--- START ---
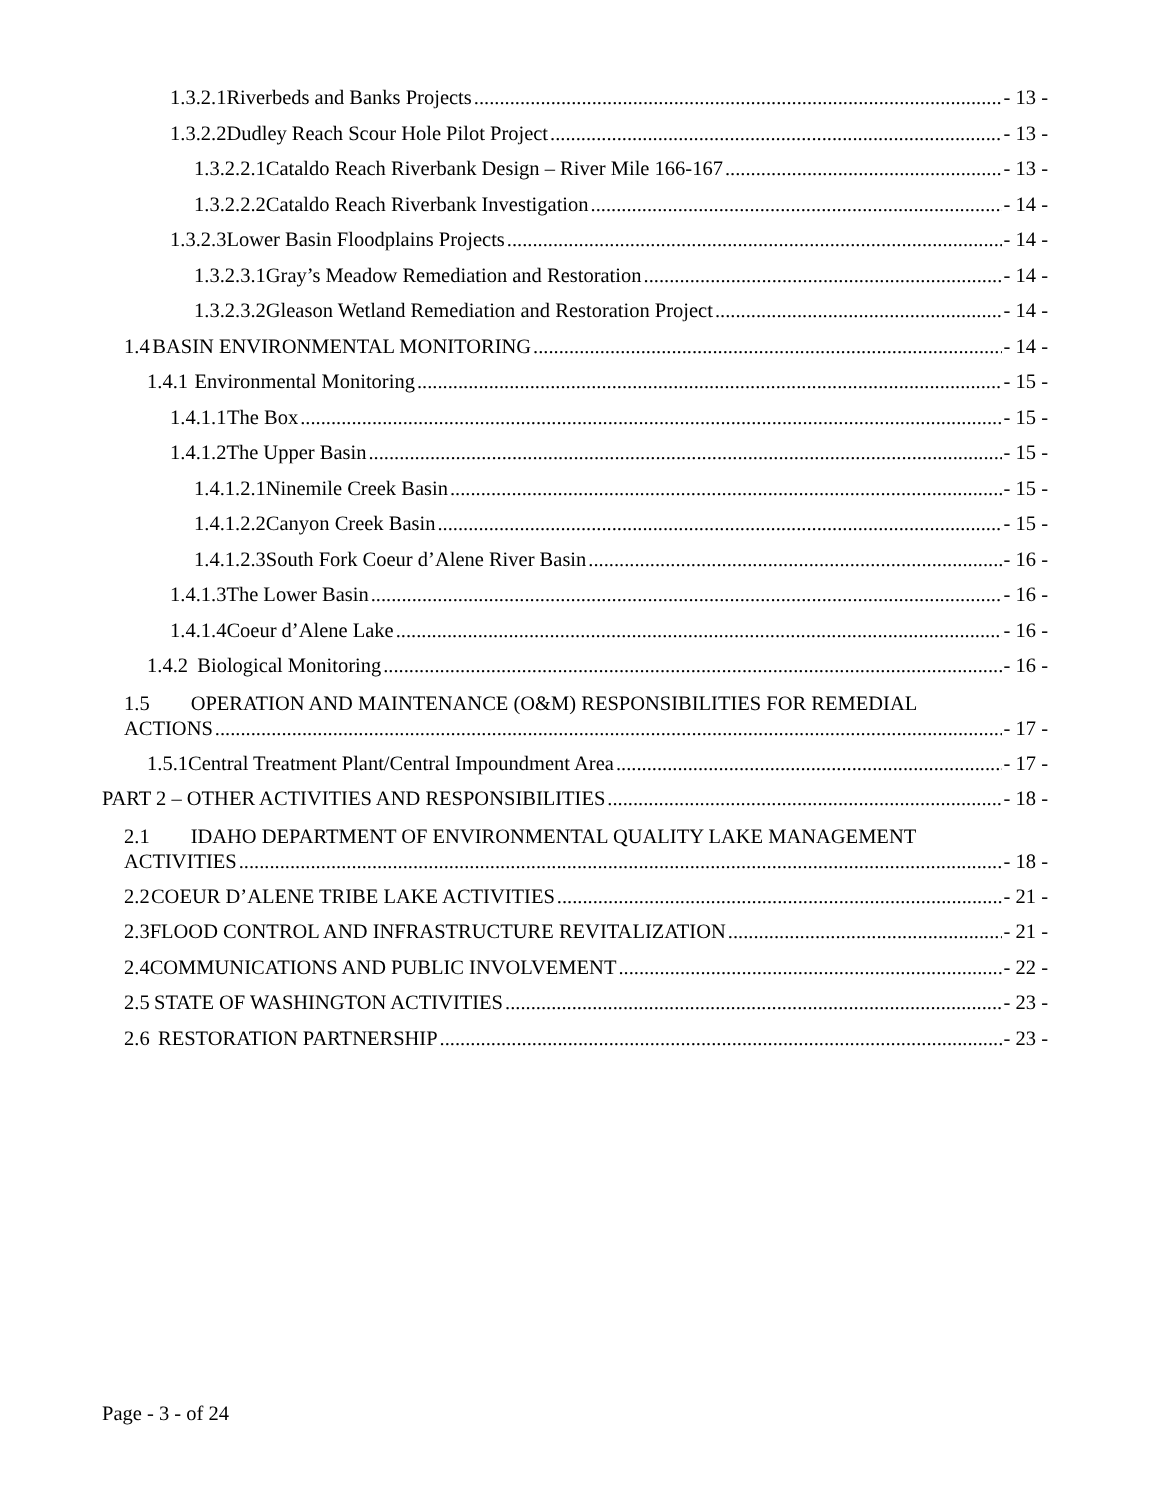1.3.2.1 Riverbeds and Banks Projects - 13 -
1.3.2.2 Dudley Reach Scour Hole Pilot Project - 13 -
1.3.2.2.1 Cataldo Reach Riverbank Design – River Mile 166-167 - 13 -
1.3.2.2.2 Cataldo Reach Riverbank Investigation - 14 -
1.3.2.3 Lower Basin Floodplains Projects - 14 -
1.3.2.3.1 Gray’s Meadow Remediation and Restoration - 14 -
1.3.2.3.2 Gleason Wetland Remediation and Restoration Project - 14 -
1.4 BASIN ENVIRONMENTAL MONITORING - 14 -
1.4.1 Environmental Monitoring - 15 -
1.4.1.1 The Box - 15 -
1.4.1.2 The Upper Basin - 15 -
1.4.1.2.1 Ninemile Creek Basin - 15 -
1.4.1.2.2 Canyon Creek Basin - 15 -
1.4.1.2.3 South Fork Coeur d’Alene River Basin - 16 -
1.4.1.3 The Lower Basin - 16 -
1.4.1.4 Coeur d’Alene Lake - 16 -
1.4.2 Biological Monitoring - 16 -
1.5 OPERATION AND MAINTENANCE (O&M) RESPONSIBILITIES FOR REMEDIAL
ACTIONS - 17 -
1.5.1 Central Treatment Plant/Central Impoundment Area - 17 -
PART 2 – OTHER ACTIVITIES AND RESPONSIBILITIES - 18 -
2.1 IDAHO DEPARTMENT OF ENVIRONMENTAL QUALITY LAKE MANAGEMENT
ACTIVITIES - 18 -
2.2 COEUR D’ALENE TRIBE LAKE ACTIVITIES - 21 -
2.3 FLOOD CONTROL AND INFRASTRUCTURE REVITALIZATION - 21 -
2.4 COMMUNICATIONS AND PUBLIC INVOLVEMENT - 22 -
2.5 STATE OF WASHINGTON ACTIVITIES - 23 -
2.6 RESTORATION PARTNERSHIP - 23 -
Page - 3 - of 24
--- END ---
=== Problem description ===
Scan the material above for the word "Cataldo", and copy each line where it appears.

=== Written answer ===
1.3.2.2.1 Cataldo Reach Riverbank Design – River Mile 166-167 - 13 -
1.3.2.2.2 Cataldo Reach Riverbank Investigation - 14 -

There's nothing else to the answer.